Entrou no consultório, colocou a caixinha na mesa.
– Em que eu posso ajudar?
– Eu preciso que você faça alguma coisa com esse cachorro.
– Certo, me explique melhor. Como ele chama?
– Anjinho. Preciso que você leve ele embora, dê um fim, não sei.
– Como?
– Ele tá com o demônio no corpo, não dá mais.
– Mas o que exatamente tem de errado com ele?
– Tudo! Destruiu a minha casa inteira, quebrou até o telhado.
O veterinário olhou pra dentro da caixa de transporte.
– Senhora, é um pinscher. Ele tem o tamanho de um ratinho.
– Mas a fúria é de cachorro grande.
– Como ele destruiu o telhado?
– Subiu lá de madrugada, nem sei por onde.
– Mas…
– Outro dia ele entrou na geladeira e não deixava ninguém pegar comida, a gente abria e ele rosnava.
– Quê?
– Eu preciso de paz, eu não tenho mais paz!
– Olha, pinscher é uma raça meio chatinha mesmo, mas ele pode estar estressado com alguma coisa.
– Estressado? A gente trata ele que nem rei. Já faz uns seis meses que ele dorme na minha cama com o meu marido e eu durmo no sofá, porque de noite ele deita lá e a gente não consegue tirar.
– Vocês precisam ser mais firmes.
– Você precisa me salvar.
Abriu a porta da caixa.
– Em primeiro lugar, eu vou ensinar como ser firme com o Anjinho. Você é quem tem que estar no controle. Olha aqui como você tem que segurar.
O cachorro grudou no braço do veterinário.

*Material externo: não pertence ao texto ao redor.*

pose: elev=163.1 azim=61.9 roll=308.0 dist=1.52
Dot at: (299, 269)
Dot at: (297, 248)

Ele puxou o braço cheio de sangue e fechou a porta novamente.
– Eu preciso de paz, eu não tenho mais paz!
– Olha, pinscher é uma raça meio chatinha mesmo, mas ele pode estar estressado com alguma coisa.
– É, ele é um pouco bravo.
– Endemoniado. Tô falando.
– Tudo bem, vou chamar um assistente pra me ajudar.
– Dou cinco mil pra você ficar com ele.
– Senhora…
– Cinco mil reais. Pode fazer o que quiser com ele.
– Cachorro é um membro da família, você precisa tratar como se fosse seu filho.
– Meu filho eu já expulsei de casa, era um vagabundo.
– A senhora não entendeu.
– Cinco mil. Vamos fechar?
– Eu não posso aceitar uma coisa dessas, posso ajudar você a cuidar melhor dele, para que ele se acalme.
– Cinco mil não devem ser nada pra você, né? A consulta é 300 reais. O que mais eu posso oferecer?
O assistente entrou na sala e abriu a porta da caixa.
– Deixa só a gente examinar ele, depois conversamos melhor.
O cachorro pulou no colo do assistente, na cabeça do veterinário e se pendurou no lustre do consultório.
– Deus do céu!
– Ah, em casa eu nem tenho mais lustre, ele quebrou todos.
Anjinho saltou para a cadeira e começou a girá-la.
– Me ajudem aqui, eu paro a cadeira e vocês dois seguram ele.
O cachorro desceu antes que pudessem segurá-lo. Começou a andar devagar, lançando um olhar ameaçador a todos.
– Ninguém se mexe. Ele tá rosnando, ninguém se mexe.
– Era assim que ele fazia na geladeira. Não dá medo?
– Eu acho que a gente vai ter que chamar o bombeiro.
– Não fala que é o Anjinho, que eles não atendem mais.
– Minha nossa senhora! Como ele subiu ali?
– Nunca sei, ele aparece em cima dos lugares.
Anjinho estava em cima da parte mais alta da prateleira. Começou a derrubar tudo o que havia nela. Depois se jogou na mesa.
– Meu notebook!
– Vixe, ele não gosta de notebook, viu? Os de casa sumiram todos.
– Ele jogou no chão!
– Ele joga, depois esconde. Cê vai ver, é muito rápido.
Anjinho pulou no chão, entrou sozinho na caixa de transporte e deitou. O veterinário fechou a porta.
– Cadê meu notebook?
– Falei que era rápido.
– Eu nunca vi uma coisa dessas!
– Eu sei.
– A senhora tá de carro?
– Estou.
– Então vamos.
– Onde?
– A gente vai levar esse cachorro para um padre.